I was out in the cold with the baby.
Driven from the house by his sick sisters,
We’d gone to find something to do.
National Geographic was between exhibits
So we walked down to the White House
Against a cold, damp wind.
Which explains why I ended up at the Renwick
With a two-year old.
On the first floor
Was an exhibit of art
By Japanese Americans interred at camps
After Pearl Harbor.
Delicate paintings of desolate camps
against stark mountains.
How could they have made such beautiful images
Of a camp they had been forced to live in without cause?
Small, polished wooden birds
Painted lifelike from pictures in National Geographic magazines
They’d requested at the camp.
The birds looked as if they would nestle in your hand
Smooth and warm, talismans.
Two large wooden cranes danced together with long, smooth necks
And long, smooth legs and plump bodies that showed the natural roughness of the wood.
There was a long, curved stick with a snake’s head carved into one end
And a snake’s rattle into the other.
There were wooden dressers, a foot or so high, with polished wooden panels
Made from different types of wood scraps collected from around the camp.
Dolls with beautiful clothes, a train, a boat.

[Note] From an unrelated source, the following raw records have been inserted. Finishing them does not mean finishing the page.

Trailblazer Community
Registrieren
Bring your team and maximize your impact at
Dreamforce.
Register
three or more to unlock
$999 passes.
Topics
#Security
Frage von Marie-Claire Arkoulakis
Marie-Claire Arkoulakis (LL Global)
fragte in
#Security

The pieces were beautiful, stunningly so.
Many of the things I liked the most were created by farmers
Who, according to the accompanying materials, returned to farming when they were released.
I wish I could have looked harder, stayed longer, seen more
But as I said, I was accompanied by a two year old
Who started to shriek
Until I let him tackle the Renwick’s long, imposing staircase to the second floor.
I went back a week or so later without him,
But the exhibit was gone. I’d caught it right before it left.
That’s my life these days—such findings outside of my daily routine
Are like the flashes of a town seen from a train and then gone again
As the train continues past the usual thin screeds of forest.
But enough about me.
These artists had been forced into internment camps by the U.S. government, forcibly removed from their homes and lives. In some cases families had been separated–
the mother and children sent to one camp, the father to another.
The victims of such injustice
Created beauty while they were interred.
They must have worked on these pieces day after day,
Imagining them, collecting materials, working with what they had
And with what they imagined.
I can have no excuse not to do the same.